Write the next part of the messaging system design text below, starting right after the final step of the real-time message receive flow.

Start of Excerpted text

GET /api/v1/conversations/{conversation_id}/messages?limit=50&before={message_id}
Response:
{
  "messages": [
    {
      "message_id": "uuid",
      "sender_id": "uuid",
      "content": "Hello!",
      "created_at": "2025-11-13T10:00:00Z",
      "sequence_number": 12345
    }
  ],
  "has_more": true
}

3. Update Message Status

PUT /api/v1/messages/{message_id}/status
Request:
{
  "status": "read"
}

4. Send Typing Indicator

POST /api/v1/conversations/{conversation_id}/typing
Request:
{
  "is_typing": true
}

5. Update Presence

PUT /api/v1/users/{user_id}/presence
Request:
{
  "status": "online"
}

6. Create Group

POST /api/v1/groups
Request:
{
  "name": "Family Group",
  "member_ids": ["user1", "user2", "user3"]
}

7. Search Messages

GET /api/v1/conversations/{conversation_id}/search?query=hello&limit=20

8. WebSocket Connection

WS /ws?user_id={user_id}&token={auth_token}
Messages:
- Incoming: {"type": "message", "data": {...}}
- Outgoing: {"type": "typing", "data": {...}}
- Presence: {"type": "presence", "data": {...}}

Data Flow

Message Send Flow

  1. Client sends message via HTTP POST to API Gateway
  2. API Gateway authenticates request and routes to Message Service
  3. Message Service:
    • Validates conversation and permissions
    • Generates message_id and sequence_number
    • Stores message in Message DB (sharded by conversation_id)
    • Publishes message to Message Queue (Kafka)
  4. Message Queue distributes message to Delivery Service workers
  5. Delivery Service:
    • Checks if recipient is online (via Presence Service)
    • If online: Pushes message via WebSocket Service
    • If offline: Queues for Push Notification Service
  6. WebSocket Service delivers message to recipient’s connected client
  7. Push Notification Service sends push notification to recipient’s device

Message Receive Flow (Real-Time)

  1. Client maintains persistent WebSocket connection to WebSocket Service
  2. WebSocket Service maintains connection pool and user-to-connection mapping
  3. When message arrives via Message Queue:
    • Delivery Service looks up recipient’s WebSocket connection
    • Pushes message through WebSocket connection
  4. Client receives message and displays it
  5. Client sends acknowledgment (delivered status)

End of Excerpted text
Start of Study material

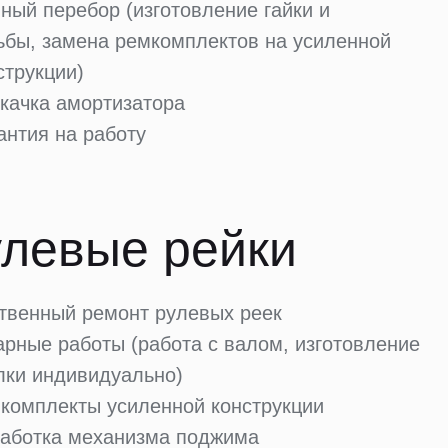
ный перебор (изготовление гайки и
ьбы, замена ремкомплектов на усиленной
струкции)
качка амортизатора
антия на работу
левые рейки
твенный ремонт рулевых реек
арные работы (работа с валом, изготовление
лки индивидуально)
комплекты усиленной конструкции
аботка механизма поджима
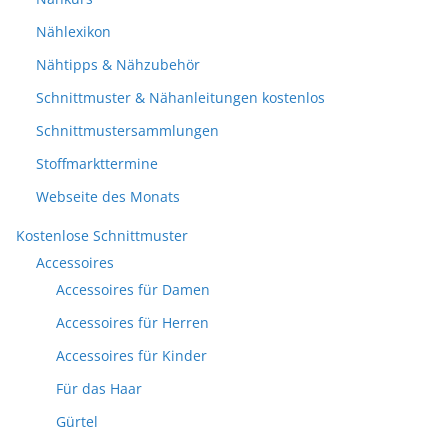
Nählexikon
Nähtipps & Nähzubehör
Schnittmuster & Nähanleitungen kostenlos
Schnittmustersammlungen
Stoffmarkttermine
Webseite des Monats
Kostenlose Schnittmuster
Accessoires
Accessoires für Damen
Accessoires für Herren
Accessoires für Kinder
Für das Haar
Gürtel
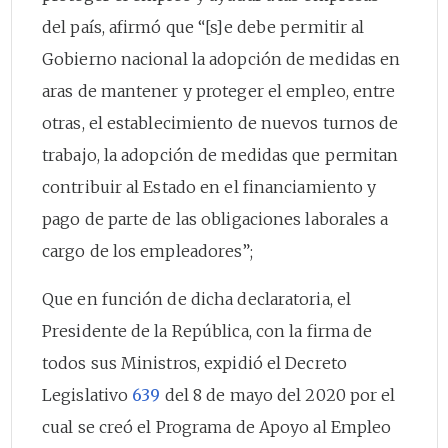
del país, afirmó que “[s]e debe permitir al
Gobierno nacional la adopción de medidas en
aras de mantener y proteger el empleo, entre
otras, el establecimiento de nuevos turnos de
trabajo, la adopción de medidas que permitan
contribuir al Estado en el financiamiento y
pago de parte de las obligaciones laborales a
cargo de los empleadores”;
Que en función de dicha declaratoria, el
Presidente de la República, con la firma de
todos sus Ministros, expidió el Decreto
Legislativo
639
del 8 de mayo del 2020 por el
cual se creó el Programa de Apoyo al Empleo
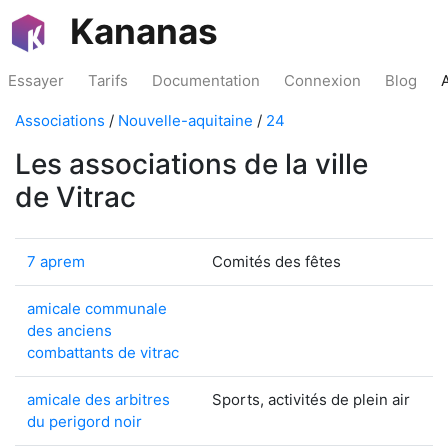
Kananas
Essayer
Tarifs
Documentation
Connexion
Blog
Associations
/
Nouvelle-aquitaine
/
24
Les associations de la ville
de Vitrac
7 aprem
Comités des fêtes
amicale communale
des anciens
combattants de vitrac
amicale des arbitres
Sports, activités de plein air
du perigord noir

End of Study material
Start of Study material

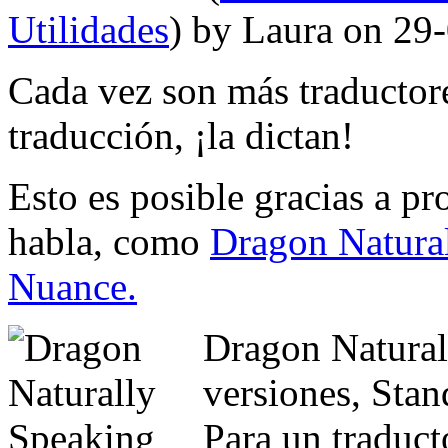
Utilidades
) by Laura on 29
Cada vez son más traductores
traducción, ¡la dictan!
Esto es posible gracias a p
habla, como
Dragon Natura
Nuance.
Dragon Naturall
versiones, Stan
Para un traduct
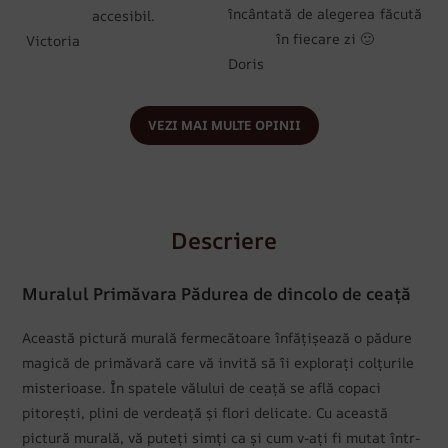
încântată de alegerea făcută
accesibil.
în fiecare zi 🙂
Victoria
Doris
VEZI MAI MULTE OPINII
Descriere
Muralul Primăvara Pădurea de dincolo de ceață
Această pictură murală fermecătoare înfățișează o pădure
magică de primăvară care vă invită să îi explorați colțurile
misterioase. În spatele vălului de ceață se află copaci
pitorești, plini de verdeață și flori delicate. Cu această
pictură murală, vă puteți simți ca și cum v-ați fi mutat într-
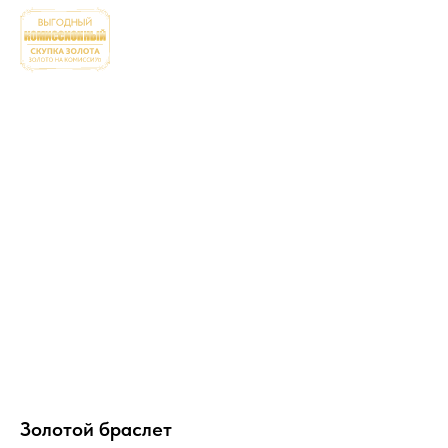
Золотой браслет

End of Study material
Start of Study material

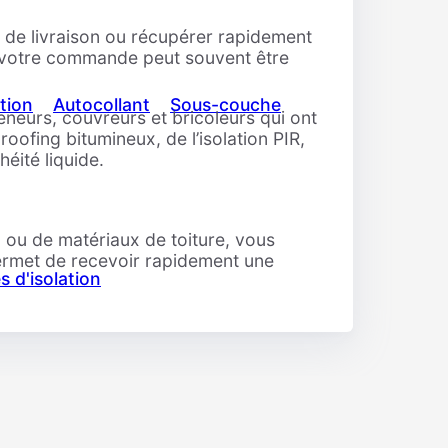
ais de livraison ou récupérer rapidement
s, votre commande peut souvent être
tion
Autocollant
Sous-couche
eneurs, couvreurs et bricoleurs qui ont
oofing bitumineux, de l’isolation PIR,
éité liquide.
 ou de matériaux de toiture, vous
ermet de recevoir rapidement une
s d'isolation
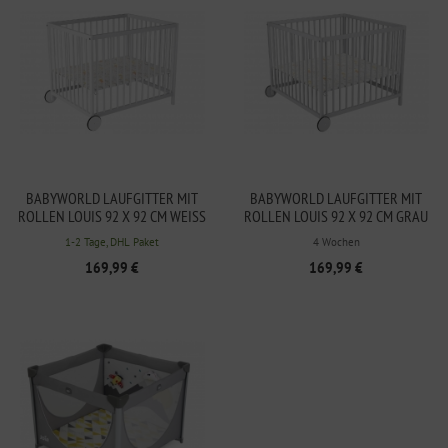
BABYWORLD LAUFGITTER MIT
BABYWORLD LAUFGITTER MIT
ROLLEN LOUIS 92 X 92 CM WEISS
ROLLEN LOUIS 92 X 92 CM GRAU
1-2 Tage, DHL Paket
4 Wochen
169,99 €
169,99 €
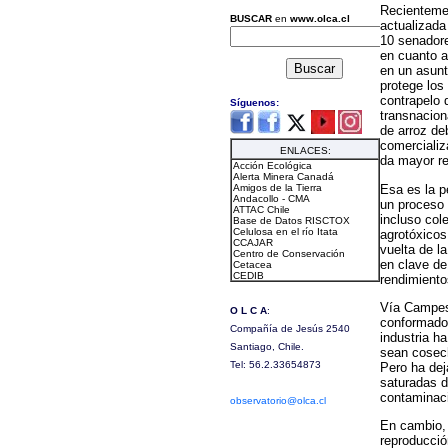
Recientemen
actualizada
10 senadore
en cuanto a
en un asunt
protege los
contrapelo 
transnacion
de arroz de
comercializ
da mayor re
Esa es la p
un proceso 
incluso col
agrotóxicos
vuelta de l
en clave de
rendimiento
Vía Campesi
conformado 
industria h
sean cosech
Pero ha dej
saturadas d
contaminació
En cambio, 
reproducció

End of Study material

• _Reply_
  6. Client sends read receipt when user views message

Typing Indicator Flow

  1. Client detects user typing and sends typing indicator via WebSocket
  2. WebSocket Service forwards to Typing Service
  3. Typing Service broadcasts typing indicator to all other participants in conversation
  4. WebSocket Service pushes typing indicator to other participants’ clients
  5. Typing indicator expires after 3 seconds of inactivity

Presence Update Flow

  1. Client connects/disconnects WebSocket
  2. WebSocket Service notifies Presence Service of connection status
  3. Presence Service updates user’s presence in Presence Cache (Redis)
  4. Presence Service broadcasts presence update to user’s contacts
  5. WebSocket Service pushes presence updates to connected clients

Database Design

Schema Design

Users Table:

CREATE TABLE users (
    user_id UUID PRIMARY KEY,
    username VARCHAR(50) UNIQUE NOT NULL,
    email VARCHAR(100) UNIQUE NOT NULL,
    phone_number VARCHAR(20) UNIQUE,
    profile_picture_url VARCHAR(500),
    created_at TIMESTAMP DEFAULT NOW(),
    updated_at TIMESTAMP DEFAULT NOW(),
    INDEX idx_username (username),
    INDEX idx_email (email)
);

Conversations Table:

CREATE TABLE conversations (
    conversation_id UUID PRIMARY KEY,
    type ENUM('one_on_one', 'group') NOT NULL,
    created_at TIMESTAMP DEFAULT NOW(),
    updated_at TIMESTAMP DEFAULT NOW(),
    last_message_id UUID,
    last_message_timestamp TIMESTAMP,
    INDEX idx_last_message_timestamp (last_message_timestamp DESC)
);

Conversation Participants Table:

CREATE TABLE conversation_participants (
    conversation_id UUID,
    user_id UUID,
    joined_at TIMESTAMP DEFAULT NOW(),
    PRIMARY KEY (conversation_id, user_id),
    INDEX idx_user_id (user_id)
);

Messages Table (Sharded by conversation_id):

CREATE TABLE messages_0 (
    message_id UUID PRIMARY KEY,
    conversation_id UUID NOT NULL,
    sender_id UUID NOT NULL,
    content TEXT,
    content_type ENUM('text', 'image', 'video', 'file') DEFAULT 'text',
    media_url VARCHAR(500),
    sequence_number BIGINT NOT NULL,
    created_at TIMESTAMP DEFAULT NOW(),
    INDEX idx_conversation_sequence (conversation_id, sequence_number DESC),
    INDEX idx_created_at (created_at DESC)
);
-- Similar tables: messages_1, messages_2, ..., messages_N

Message Status Table:

CREATE TABLE message_status (
    message_id UUID,
    user_id UUID,
    status ENUM('sent', 'delivered', 'read') DEFAULT 'sent',
    timestamp TIMESTAMP DEFAULT NOW(),
    PRIMARY KEY (message_id, user_id),
    INDEX idx_user_status (user_id, status, timestamp DESC)
);

Groups Table:

CREATE TABLE groups (
    group_id UUID PRIMARY KEY,
    name VARCHAR(200) NOT NULL,
    description TEXT,
    creator_id UUID NOT NULL,
    created_at TIMESTAMP DEFAULT NOW(),
    updated_at TIMESTAMP DEFAULT NOW()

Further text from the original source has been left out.